• Activity: Exactly as written, return the entries below, minus any pictures.

• Excerpted data:
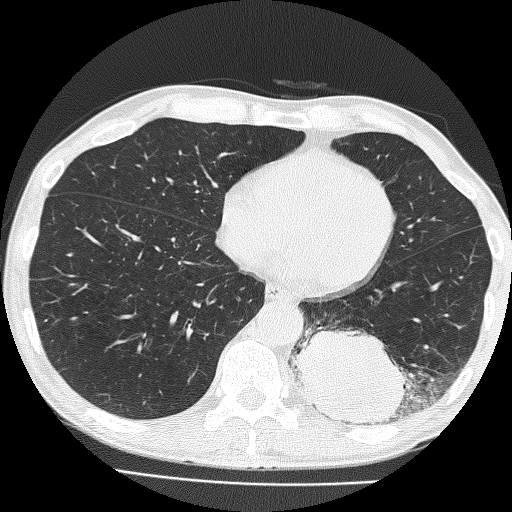
Chest CT (low-dose screening protocol), one axial image, baseline screening round, lung window (W 1500 / L -600 HU), slice 102 of 160 in the series. Male, age 58 years at enrolment. Current smoker at enrolment.
• Lesion marked by an expert reader, bounding box (x1, y1, x2, y2) in pixels: (294, 300, 427, 435).
• The screening reader recorded 2 non-calcified nodules or masses ≥4 mm on this exam (left lower lobe, left upper lobe); which of them this box marks is not recorded.
• Official screen result: positive, change unspecified: nodule(s) >= 4 mm or enlarging nodule(s), mass(es), or other non-specific abnormalities suspicious for lung cancer.
• Lung cancer was diagnosed 39 days after this screen: non-small cell carcinoma, left lower lobe, poorly differentiated (G3), stage IV (AJCC 6th edition), 74 mm at pathology.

• Result of this exercise:
Chest CT (low-dose screening protocol), one axial image, baseline screening round, lung window (W 1500 / L -600 HU), slice 102 of 160 in the series. Male, age 58 years at enrolment. Current smoker at enrolment.
• Lesion marked by an expert reader, bounding box (x1, y1, x2, y2) in pixels: (294, 300, 427, 435).
• The screening reader recorded 2 non-calcified nodules or masses ≥4 mm on this exam (left lower lobe, left upper lobe); which of them this box marks is not recorded.
• Official screen result: positive, change unspecified: nodule(s) >= 4 mm or enlarging nodule(s), mass(es), or other non-specific abnormalities suspicious for lung cancer.
• Lung cancer was diagnosed 39 days after this screen: non-small cell carcinoma, left lower lobe, poorly differentiated (G3), stage IV (AJCC 6th edition), 74 mm at pathology.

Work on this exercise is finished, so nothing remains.